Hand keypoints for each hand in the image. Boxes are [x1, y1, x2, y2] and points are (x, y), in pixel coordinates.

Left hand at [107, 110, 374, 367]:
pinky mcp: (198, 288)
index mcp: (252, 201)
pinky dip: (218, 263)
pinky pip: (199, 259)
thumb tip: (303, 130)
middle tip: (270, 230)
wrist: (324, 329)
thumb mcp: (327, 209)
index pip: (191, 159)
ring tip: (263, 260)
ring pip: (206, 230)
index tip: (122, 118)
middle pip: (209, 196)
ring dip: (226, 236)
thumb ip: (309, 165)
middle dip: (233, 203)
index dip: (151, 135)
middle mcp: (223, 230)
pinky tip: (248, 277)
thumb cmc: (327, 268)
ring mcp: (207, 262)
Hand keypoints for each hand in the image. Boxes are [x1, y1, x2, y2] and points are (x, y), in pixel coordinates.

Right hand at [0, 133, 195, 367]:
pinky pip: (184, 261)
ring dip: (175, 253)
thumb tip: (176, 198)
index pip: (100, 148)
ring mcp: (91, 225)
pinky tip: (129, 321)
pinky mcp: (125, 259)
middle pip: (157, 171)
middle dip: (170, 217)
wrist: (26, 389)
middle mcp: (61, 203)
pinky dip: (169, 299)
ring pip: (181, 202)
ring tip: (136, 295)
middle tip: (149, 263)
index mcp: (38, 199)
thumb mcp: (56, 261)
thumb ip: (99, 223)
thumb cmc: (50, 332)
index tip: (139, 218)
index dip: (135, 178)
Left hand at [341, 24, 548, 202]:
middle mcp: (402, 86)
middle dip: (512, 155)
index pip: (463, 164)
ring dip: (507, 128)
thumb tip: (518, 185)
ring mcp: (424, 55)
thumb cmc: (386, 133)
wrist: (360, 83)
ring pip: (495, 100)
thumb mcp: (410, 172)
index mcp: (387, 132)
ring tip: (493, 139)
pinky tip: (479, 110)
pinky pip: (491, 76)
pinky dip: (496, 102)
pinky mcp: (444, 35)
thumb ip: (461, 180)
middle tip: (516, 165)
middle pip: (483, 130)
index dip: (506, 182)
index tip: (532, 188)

········

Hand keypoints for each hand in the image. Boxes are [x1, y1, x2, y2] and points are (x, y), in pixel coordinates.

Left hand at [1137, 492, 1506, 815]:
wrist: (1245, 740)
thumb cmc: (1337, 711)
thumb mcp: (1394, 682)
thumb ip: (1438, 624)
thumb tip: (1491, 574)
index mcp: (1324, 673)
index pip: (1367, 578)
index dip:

········

§ **Task goal**:
Go through the records above and copy every line holding the word "ring".

§ **Solution below**:
ring tip: (263, 260)
ring pip: (206, 230)
ring dip: (226, 236)
ring mcp: (207, 262)
ring dip: (175, 253)
ring mcp: (91, 225)
ring pip: (181, 202)
ring tip: (136, 295)
ring dip: (507, 128)
ring mcp: (424, 55)
ring pip: (495, 100)
ring tip: (493, 139)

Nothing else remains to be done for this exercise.